Bernard obraz klasztor

Wyznaje w swoich listach swoją wierność Bogu, gdy wszystko jest na przeszkodzie, gdy są szyderstwa, prześladowanie ze strony otoczenia: "szczęściem jest cierpieniem dowodzić naszej miłości ku Bogu, który nas ukochał i zawisł na krzyżu" (list do matki z 25 listopada 1935 r.). Myśli o Jezusie cierpiącym dla naszej, ludzkiej miłości, "gdy serce zranione i daje nadzwyczajną moc do cierpienia dla Niego" (tamże). Wyznaje to jako 20-latek (w 1935 r.), podobne słowa znajdujemy u św. Teresy z Avila (Twierdza wewnętrzna, mieszkanie VI – pragnienie zbawienia dusz dla Boga). Ojciec Bernard w swoich wyznaniach zapewnia, iż pragnie sam cierpieć dla Boga.


Sługa Boży doświadczył przeżycia Miłości Bożej i Ojcostwa Bożego, przestał z czasem tęsknić za domem rodzinnym (mówi o zaparciu się siebie), zapomina o sobie ze względu na Pana, gdyż Miłość Boża wprowadzała go w stan duchowego uniesienia. W liście pisanym do ojca wyznaje, iż poznał miłość, przeżył miłość ojcowską w swoim dzieciństwie ("wiernie kochający, potężne serca kochanie, na zawsze…"), i odnosił to w końcu do Miłości samego Boga (list z 24 października 1932 r.). Dla niego największą rozkoszą było pełnić Jego (Boga) wolę, pisze o tym w liście do rodziców z 20 grudnia 1933 r. Przeżywał głęboko wewnętrznie swoją relację z Bogiem, widać to w słowach wyrażonych w liście: "Bóg dokonuje dzieła miłości w mej duszy", a w końcu pełne zrozumienie tej tajemnicy oraz inny język by ją wyrazić będzie "dopiero w niebie" (list do matki z 3 marca 1938 r.) .
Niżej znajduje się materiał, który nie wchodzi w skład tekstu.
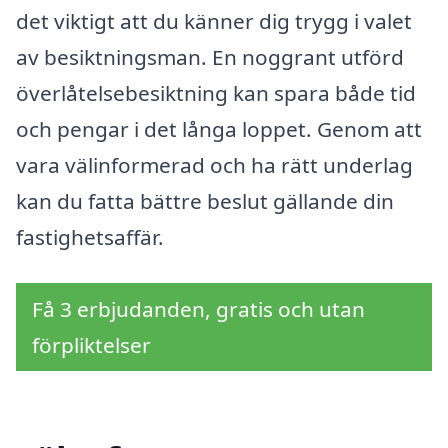
det viktigt att du känner dig trygg i valet
av besiktningsman. En noggrant utförd
överlåtelsebesiktning kan spara både tid
och pengar i det långa loppet. Genom att
vara välinformerad och ha rätt underlag
kan du fatta bättre beslut gällande din
fastighetsaffär.
Få 3 erbjudanden, gratis och utan
förpliktelser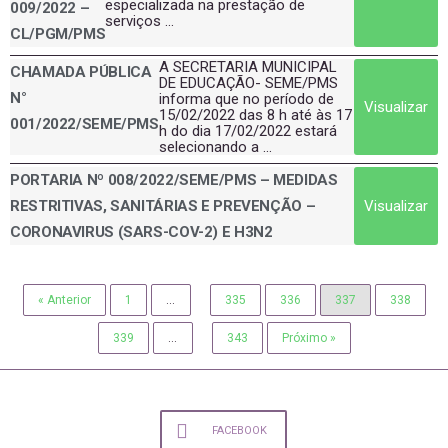
especializada na prestação de
009/2022 –
serviços ...
CL/PGM/PMS
A SECRETARIA MUNICIPAL
CHAMADA PÚBLICA
DE EDUCAÇÃO- SEME/PMS
N°
informa que no período de
Visualizar
15/02/2022 das 8 h até às 17
001/2022/SEME/PMS
h do dia 17/02/2022 estará
selecionando a ...
PORTARIA Nº 008/2022/SEME/PMS – MEDIDAS
Visualizar
RESTRITIVAS, SANITÁRIAS E PREVENÇÃO –
CORONAVIRUS (SARS-COV-2) E H3N2
« Anterior
1
…
335
336
337
338
339
…
343
Próximo »
FACEBOOK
Ostania modlitwa zapisana przez niego w kolejną rocznicę złożenia ślubów zakonnych, wieńcząca niejako pozostałe, to błagalny krzyk do Maryi o więcej jeszcze miłości, o zdolność nieskończonego kochania, poświęcania się i upodobnienia do Chrystusa Ukrzyżowanego i do Matki Bolesnej ("bezmiar boleści i Miłości"). Niewątpliwie czerpie on w tej modlitwie z doświadczeń mistycznych założyciela rodziny pasjonistowskiej. Prosi w tej modlitwie, aby został świętym, aby bliscy jego sercu byli doprowadzeni do zbawienia i świętości (11 listopada 1944 r.) .
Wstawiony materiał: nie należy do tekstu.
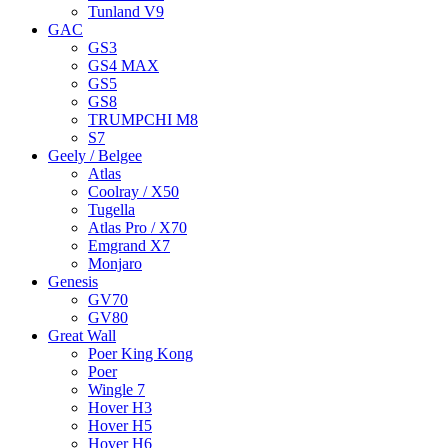
Tunland V9
GAC
GS3
GS4 MAX
GS5
GS8
TRUMPCHI M8
S7
Geely / Belgee
Atlas
Coolray / X50
Tugella
Atlas Pro / X70
Emgrand X7
Monjaro
Genesis
GV70
GV80
Great Wall
Poer King Kong
Poer
Wingle 7
Hover H3
Hover H5
Hover H6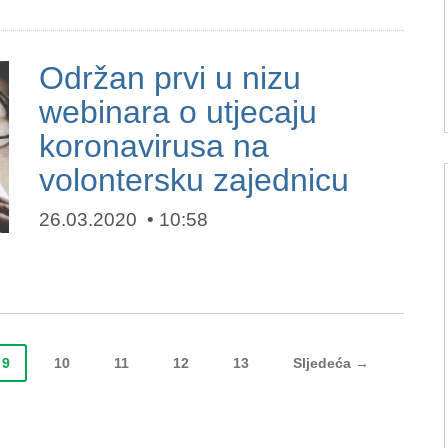
Održan prvi u nizu
webinara o utjecaju
koronavirusa na
volontersku zajednicu
26.03.2020
10:58
9
10
11
12
13
Sljedeća →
W notatkach zachowanych w archiwum, zapisuje zwroty nawiązujące do duchowości pasjonistowskiej, używa takich zwrotów jak: "ogołocenie zupełne", "wyzucie się całkowicie z siebie". Pisze o wyrzeknięciu się własnych pragnień, zapatrywań, planów, aby oddać, pogrążyć się bez zastrzeżeń w woli Bożej i jest to dla niego szczyt doskonałości. .
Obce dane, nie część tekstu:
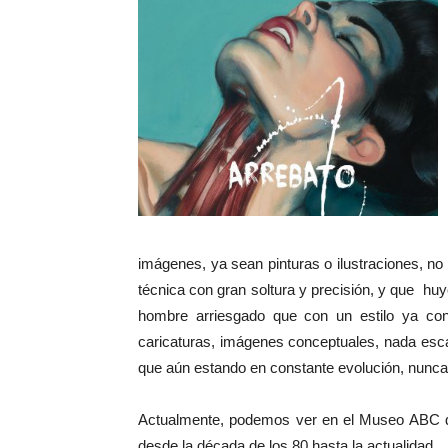
imágenes, ya sean pinturas o ilustraciones, no
técnica con gran soltura y precisión, y que huy
hombre arriesgado que con un estilo ya con
caricaturas, imágenes conceptuales, nada escapa
que aún estando en constante evolución, nunca
Actualmente, podemos ver en el Museo ABC de
desde la década de los 80 hasta la actualidad.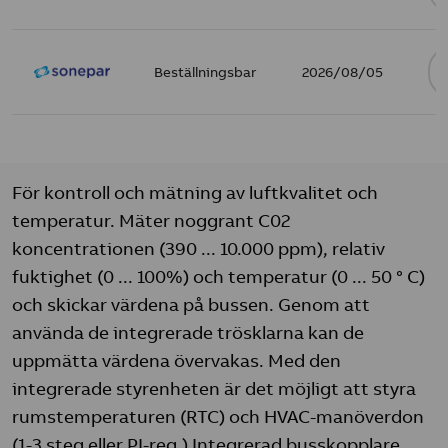
Beställningsbar
2026/08/05
För kontroll och mätning av luftkvalitet och
temperatur. Mäter noggrant C02
koncentrationen (390 ... 10.000 ppm), relativ
fuktighet (0 ... 100%) och temperatur (0 ... 50 ° C)
och skickar värdena på bussen. Genom att
använda de integrerade trösklarna kan de
uppmätta värdena övervakas. Med den
integrerade styrenheten är det möjligt att styra
rumstemperaturen (RTC) och HVAC-manöverdon
(1-3 steg eller PI-reg.) Integrerad busskopplare.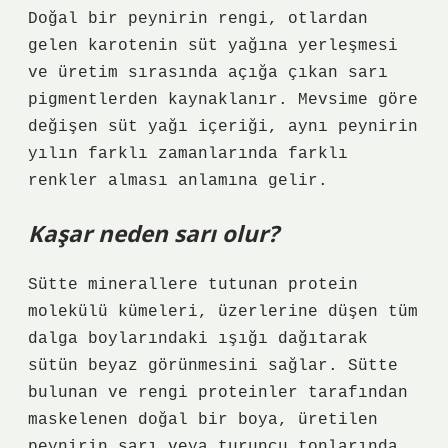
Doğal bir peynirin rengi, otlardan
gelen karotenin süt yağına yerleşmesi
ve üretim sırasında açığa çıkan sarı
pigmentlerden kaynaklanır. Mevsime göre
değişen süt yağı içeriği, aynı peynirin
yılın farklı zamanlarında farklı
renkler alması anlamına gelir.
Kaşar neden sarı olur?
Sütte minerallere tutunan protein
molekülü kümeleri, üzerlerine düşen tüm
dalga boylarındaki ışığı dağıtarak
sütün beyaz görünmesini sağlar. Sütte
bulunan ve rengi proteinler tarafından
maskelenen doğal bir boya, üretilen
peynirin sarı veya turuncu tonlarında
W innym miejscu notatek, w rachunku sumienia, notuje by "stracić z oczu siebie, wpatrując się w wolę Bożą, przesłonić swoje upodobania i pragnienia upodobaniami i pragnieniami ukochanego Ojca Niebieskiego". Jest to czynione tym ochotniej, im boleśniej dla niego to przychodzi. (11 listopada 1944 r., Rawa Mazowiecka, w X rocznicę złożenia ślubów). Widać tu wyraźny wpływ mistyki karmelitańskiej.


O stanie jego duszy świadczą słowa kierowane do matki z 3 lutego 1938 roku: "dobry Bóg pozwala poznać mi świat o wiele szerzej niż innym, a mimo to… jedyną treść znajduję w wielkiej ciszy wielkiego kochania – w sercu, w którym jest On. Z ludźmi nie umiem rozmawiać. Wszystko to, co mi mogą powiedzieć stanowi dla mnie pustkę, a nawet kiedy mówię o Bogu trudność znajduję: co innego chciałoby się powiedzieć, a co innego wychodzi ze słów". .


Ojciec Bernard Kryszkiewicz swą duchowość opierał na duchowych doświadczeniach założyciela, św. Pawła od Krzyża, włoskiego mistyka XVIII wieku, a także na duchowości karmelitańskiej (św. Teresa z Avila i św. Jan od Krzyża) jak i na doświadczeniach św. Teresy od Dzieciątka Jezus z XIX wieku. Cechował tę duchowość akcent chrystocentryczny i pasyjny, a także wyraźnie maryjny. Bernard pragnął dzielić się swoim osobistym doświadczeniem głębokiej relacji z Bogiem z innymi, wśród których posługiwał. Dlatego pozostawił po sobie liczne notatki, modlitwy, wskazówki i kazania, które dzisiaj służą nie tylko do poznania tej postaci, ale pełnią rolę duszpasterską.